Çevresel kaygı yüksek
ÇEVKO Vakfı, toplumun çevresel sorunlara bakışını ortaya çıkarmak ve vakfın nasıl algılandığını ölçmek üzere GfK’nın yaptığı “ÇEVKO 2013 Algı Araştırması”nın sonuçlarını açıkladı.
cumhuriyet.com.trVakfın faaliyet gösterdiği Ankara, Antalya, Bursa, Eskişehir, İzmir ve İstanbul illerinde 500 kişiyle birebir görüşülerek yapılan çalışmayı GfK Araştırma gerçekleştirdi. Buna göre, çalışmaya katılanların yüzde 90’ı günümüzün en önemli problemlerinden birini ekolojik dengenin bozulması nedeniyle oluşan çevre kirliliği olarak görüyor ve küresel ısınma gibi değişen dünya koşullarının, artık günlük hayatımızı da etkileyip, insanların refahı için tehdit oluşturduğunu düşünüyor. Bu kişiler aynı zamanda çöplükler ve düzensiz depolama alanlarını halk sağlığı için tehdit olarak görerek, çöpe atılan ambalajlar yüzünden enerji ve kaynak israfı oluştuğunu ifade ediyor. Araştırmaya katılanların yüzde 10’u “topluma/doğaya karşı sorumluluk duyan markaların ürünlerini satın almayı tercih ederim” ifadesine “her zaman” cevabını verirken, yüzde 24’ü “sık sık”, yüzde 32’si “arada sırada”, yüzde 23’ü “nadiren”, yüzde 11’i de “hiçbir zaman” yanıtlarını verdi. “Çöplerimi ayrıştırırım, geri dönüşüm kutularını kullanırım” ifadesine katılım sırasıyla yüzde 11 (hiçbir zaman), yüzde 18 (nadiren), yüzde 31 (arada sırada), yüzde 26 (sık sık) ve yüzde 14 (her zaman) oldu. “Daha pahalı olsa bile çevreye ve doğaya karşı sorumluluk duyan markaların ürünlerini satın alırım” ifadesinde bu oranlar sırasıyla yüzde 17 (hiçbir zaman), yüzde 19 (nadiren), yüzde 34 (arada sırada), yüzde 20 (sık sık) ve yüzde 10 (her zaman) olarak gerçekleşti. “Bir ürün satın alırken, ambalajında geri dönüşüm işaretinin olup olmadığına bakarım” diyenlerin oranı ise yine sırasıyla yüzde 18 (hiçbir zaman), yüzde 20 (nadiren), yüzde 31 (arada sırada), yüzde 22 (sık sık) ve yüzde 9 (her zaman) oldu.

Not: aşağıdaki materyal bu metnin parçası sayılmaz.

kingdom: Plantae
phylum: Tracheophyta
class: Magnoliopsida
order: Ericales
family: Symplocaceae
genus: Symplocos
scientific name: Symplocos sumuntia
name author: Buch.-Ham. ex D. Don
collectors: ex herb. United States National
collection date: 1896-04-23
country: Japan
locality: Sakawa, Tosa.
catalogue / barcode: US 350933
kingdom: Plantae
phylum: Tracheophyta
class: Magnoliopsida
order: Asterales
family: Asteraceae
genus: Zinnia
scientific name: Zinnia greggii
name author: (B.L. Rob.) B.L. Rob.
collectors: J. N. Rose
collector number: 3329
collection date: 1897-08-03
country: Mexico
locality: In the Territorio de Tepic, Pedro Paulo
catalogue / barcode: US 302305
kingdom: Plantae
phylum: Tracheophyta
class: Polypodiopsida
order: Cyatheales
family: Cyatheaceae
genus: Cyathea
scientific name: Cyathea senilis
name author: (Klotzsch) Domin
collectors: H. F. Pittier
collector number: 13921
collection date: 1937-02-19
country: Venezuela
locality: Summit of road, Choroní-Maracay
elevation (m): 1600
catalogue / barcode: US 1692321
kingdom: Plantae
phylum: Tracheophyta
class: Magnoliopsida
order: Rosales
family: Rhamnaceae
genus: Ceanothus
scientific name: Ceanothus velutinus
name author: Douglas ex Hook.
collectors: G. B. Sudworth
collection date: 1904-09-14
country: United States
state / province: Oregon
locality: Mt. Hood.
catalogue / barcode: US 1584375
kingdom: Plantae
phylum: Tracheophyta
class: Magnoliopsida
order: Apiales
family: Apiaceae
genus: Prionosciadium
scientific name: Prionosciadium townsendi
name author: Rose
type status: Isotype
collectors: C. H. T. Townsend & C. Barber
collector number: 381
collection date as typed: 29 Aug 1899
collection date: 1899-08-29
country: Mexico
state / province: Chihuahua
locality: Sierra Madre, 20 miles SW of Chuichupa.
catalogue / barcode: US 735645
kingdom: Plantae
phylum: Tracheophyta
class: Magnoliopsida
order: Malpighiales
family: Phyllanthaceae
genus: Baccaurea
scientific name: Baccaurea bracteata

Sorumluluk kimde: Yüzde 77 yerel yönetimler!
Araştırmada sorulan bir diğer soru ise çevre kirliliği ile ilgili çalışmaların kimin tarafından yürütülmesi gerektiğine dair. Buna göre çalışmaya katılanların büyük bir çoğunluğu (yüzde 77) bu konuda “yerel yönetim ve belediyeler”i sorumlu tutuyor. Çalışmaya katılanların diğer sorumlu bulduğu merciler ve oranları ise şu şekilde gerçekleşti: Toplumdaki tüm bireyler (yüzde 49), bireylerin kendisi (yüzde 44), devlet/hükümet (yüzde 43), sivil toplum kuruluşları (yüzde 39), sanayi şirketleri (yüzde 25), büyük devletler (yüzde 15).
Araştırma sonuçlarını değerlendiren ÇEVKO Genel Sekreteri Mete İmer, bu alanda faaliyet yürütenlere ve yönetimlere önemli mesajlar verdiğini belirtti: “Türkiye'de çevresel sorunlara karşı farkındalığın çok üst düzeydeyken, eyleme geçme oranlarının daha aşağılarda kaldığını da gösterdi. Ancak yine çalışmanın ortaya koyduğu bir şey daha var ki o da şu: Vatandaşlar, bizlerden bilgilendirici faaliyetler düzenlememizi, atık alanlarını çoğaltmamızı, toplama kutularını kendilerine daha yakın alanlara koymamızı istiyorlar. Bu istekler bize, farkındalık ve eyleme geçme oranları arasındaki uçurumun günden güne kapanacağını gösteriyor. Bu alanda faaliyet gösteren kurumlar olarak daha çok çalışmalı ve bilgilendirme faaliyetlerimizi çoğaltmalıyız” diyor.